What it’s like working at Sheffield Children’s whilst observing Ramadan

Sahir and Isabel eye test
04 June 2019

Sahir, Senior Orthoptist at Sheffield Children’s, explained what Ramadan is like for her.

“I observed Ramadan for 29 days – during which my routine is flipped on its head! Colleagues here were great at bearing with me in the first few days when my routine changed, but once I’ve got the routine down it’s just normal.

Adjusting to this routine for 29, 30 days maximum, can seem hard but it’s really worth it, and it’s a very good opportunity to be taught discipline, reflection and appreciate what we have.

Sahir Ali

My daily routine consisted of:

  •  Wake up at 7am
  • Go to work!
  • Each day is slightly different, some days I have clinic and see a lot of patients, another day I might be out screening in school, or it may be admin-focused. I’ve also been able to take annual leave during this time, so my working week is shorter than usual.
  • Come home and have a quick nap from about 6pm to 7.30pm
  • Start preparing food to eat after sunset which can be as late as 9.30pm – this is called Iftar (break of a fast)
  • After Iftar I visit the local mosque from 10:30pm to about midnight – this adds to the real community feel I experience during Ramadan. In our Mosque the Quran is read in full throughout the 29 days.
  • Then, I go back home and it’s time for more food (and tidying up!)
  • At 3am I get to bed, full of food and water, ready for the next day of fasting, working and reflecting

The Trust has been very understanding of my needs while observing Ramadan, which is fantastic. Observing Ramadan (and sometimes being tired) doesn’t affect my clinical judgement in the slightest (I do get sleep, just disrupted sleep!), and I have the support of my manager and my team.

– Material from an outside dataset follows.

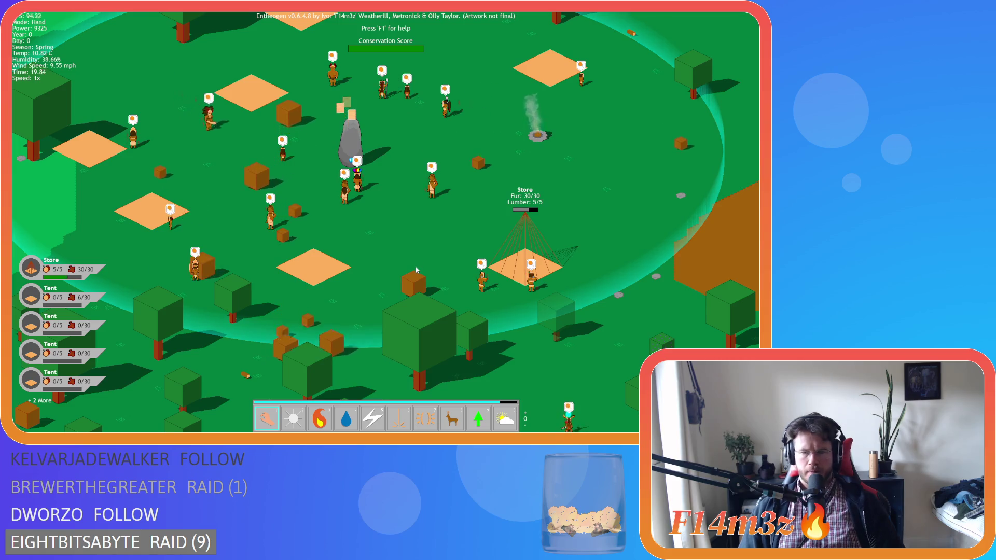
{"action": "key", "text": "d"}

Working while observing Ramadan is interesting – I find that a lot of people keep apologising for eating or drinking around me – but I keep telling them I don’t mind at all! All of my colleagues have been lovely. If they bake or bring food in for the staff room they wrap it up for me so I can take it home to eat later in the evening. It’s also been a good opportunity for us to discuss what Ramadan means to me and the wider community, and for anyone to ask questions and get a better understanding about it.

The prayer room at Sheffield Children’s is also a great facility. I find myself there at lunchtime and it’s a really welcoming space that I can make the most of on my breaks.

Sheffield Children’s is a great place to work which is supportive of both staff and patient families who may also be observing Ramadan. We’re mindful that they may request afternoon appointments and that parents might be a bit cranky after not eating or drinking and they’re waiting for something – we all understand it’s an important part of working towards a celebration.

Overall, Ramadan is a great experience both at home and at work and I’m really glad to share my experience with everyone. Eid Mubarak!”

 

Adam Ramzan, admin apprentice at our Northern General Outpatients, talks about his experience.Adam Ramzan outside childrens outpatients department

Adam supports with the electronic patient information systems. The team is working on moving to a paperless information system which means the team is very busy. Nonetheless, Adam says: “I don’t struggle to keep up with the fast – it’s a special time for Muslims that should bring positivity and a feeling of being closer to their religion.

“While I’ve been fasting my manager has been checking up on me. I’ve saved some annual leave for if I need to take time off too.”

“I get less sleep than usual but I don’t really feel tired, I just get through it. Sometimes I’m just tired when I get home to rest. That’s when I have another hour of sleep if I need it.” When Ramadan celebrations are over and it’s back to a normal routine, Adam says: “I do struggle to sleep for a few weeks, it takes a while to get back into a sleeping pattern.”

“I’m sad when Ramadan is over. It’s time to think and it’s about being good and trying to improve.

“We say that it’s fasting with the heart. Fasting should change your behaviour and it should be a positive experience. You’re supposed to gain something from it and to think good things about people. It’s a time when we try to give charitable donations and support our communities.Ramadan donations to the childrens hospital

When Ramadan is over we think about ways we can improve.”

Eid donations

Gift giving is also a large part of Ramadan. Muslims will give to family members and those who are in need.

On Monday, children from the Sheffield Islamic Centre Madina Masjid Trust and the Families Relief charity chose to donate gifts to the hospital. Boxes full of gifts were gladly received by our Play Team. Thank you to everyone involved in this kind donation.